Yesterday, I participated in an R workshop hosted by the Québec Centre for Biodiversity Science (better known to members as QCBS, CSBQ pour les membres francophones). For those who aren’t familiar, R is a free, open-source computer language that allows you to manipulate data, perform statistical analyses, and make pretty plots and graphs for publications, all under the same umbrella. I’ve been hearing about the wonders of R for years from other graduate students, but this is the first opportunity I’ve had to actually learn it. And now that I have some data that I’m trying to produce pretty graphics of for publications, it seemed like a good opportunity to learn something new! The workshop itself, Zero to R Hero, was led by members of the R Montreal user group, who have taken it upon themselves to spread the good news of R to those of us (myself included) who are just starting out. Like any new computer language, there is a steep learning curve, and getting going can be intimidating. The idea of the workshop was to help you to get over the first hurdles and to be able to use R for your own research.
As with any course or workshop, you get out what you put in (and you tend to focus on the information you need). Let me put it this way – previous data-handling workshops that I have attended were never so useful as when I actually had my own data to play with. It is one thing to play with a sample data set, and quite another to play with your own. Especially since real data tends to be full of idiosyncrasies and formatting issues. Which is the first thing that I discovered about my own data – I will have to spend some time so that it will “play nice” with this new way of handing it. But now, thanks to the workshop, I have the basic tools that will allow me to do this.

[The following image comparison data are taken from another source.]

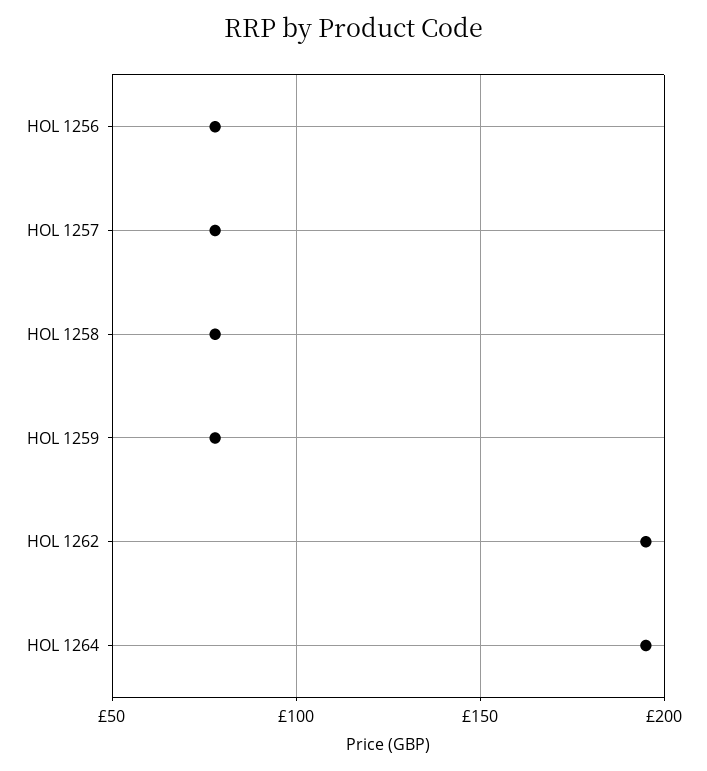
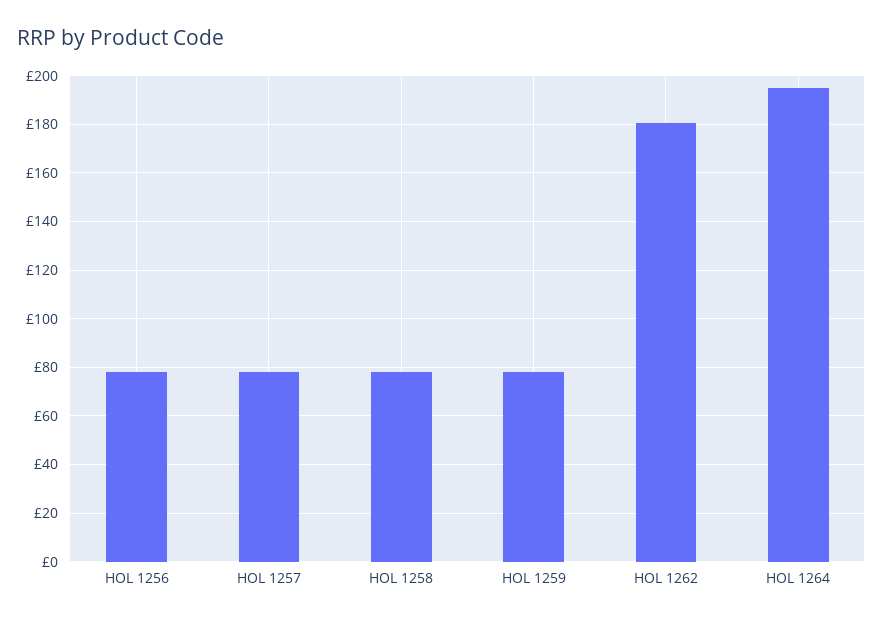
  {
    "HOL 1256": 77.5,
    "HOL 1257": 77.5,
    "HOL 1258": 77.5,
    "HOL 1259": 77.5,
-   "HOL 1262": 195,
+   "HOL 1262": 180,
    "HOL 1264": 195
  }

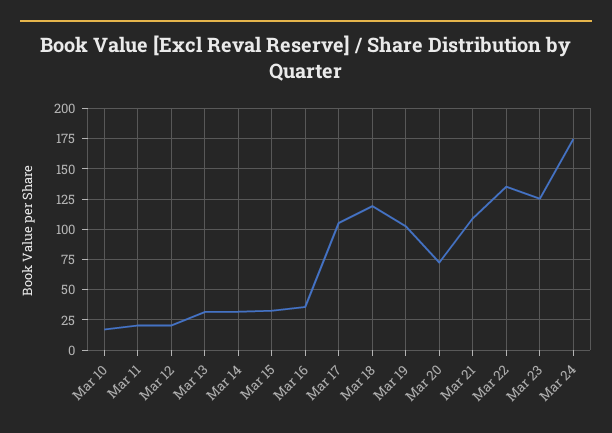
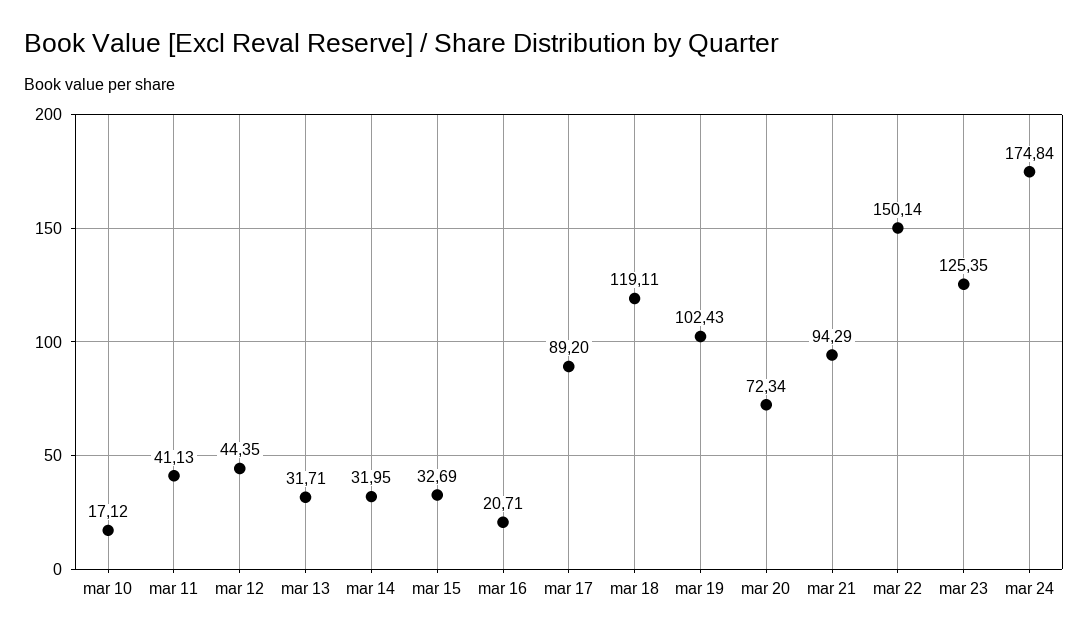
  {
    "Mar 10": 17.12,
-   "Mar 11": 20,
+   "Mar 11": 41.13,
-   "Mar 12": 20,
+   "Mar 12": 44.35,
    "Mar 13": 31.71,
    "Mar 14": 31.95,
    "Mar 15": 32.69,
-   "Mar 16": 35,
+   "Mar 16": 20.71,
-   "Mar 17": 105,
+   "Mar 17": 89.2,
    "Mar 18": 119.11,
    "Mar 19": 102.43,
    "Mar 20": 72.34,
-   "Mar 21": 110,
+   "Mar 21": 94.29,
-   "Mar 22": 135,
+   "Mar 22": 150.14,
    "Mar 23": 125.35,
    "Mar 24": 174.84
  }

Computing workshops can be a challenging thing (just as much for the instructor as for the participant), but are a necessity. Science is producing more and more data. For example, the computers at CERN, home of the Large Hadron Collider, handle about 1 petabyte, or 1 million gigabytes per day. Biology is no different. Figuring out the sequence of DNA in the genome has never been faster or cheaper. I have some of my own data of this type which is about 150 gigabytes of raw data for only a handful of samples. All of this data needs to be transferred, stored, and processed. This requires the development of new software, which even if you aren’t the one writing the code, requires at least a basic understanding of coding in order to get it to run. However, most undergraduate programs don’t prepare you for this reality. The biggest challenge in computing workshops can be different levels of computer fluency. If you have never used the command line, you are starting at a disadvantage. This is not to say that learning basic commands are impossible, but like learning any new language, you need to learn the new vocabulary in order to function. And as with any new language, this gets better with practice.
Learning the new skills that you need to complete your work is a major part of graduate school, and part of the process of becoming an independent researcher. In many cases, it can feel like a very lonely process, but if you look around, there are resources everywhere to help you. Although this was a formal workshop, it was still handled by graduate students who are friends and colleagues. It is often the case in graduate school that the best teachers are your peers. These are the people around you who are also doing the day-to-day work of research. If they’ve been around longer than you, they’ve already learned how to use that piece of equipment/run that software/perform that analysis/deal with that administrator. They have a wealth of knowledge about your office, your department, the university and the city. And eventually, you too will know how to do those things and be able to help your peers!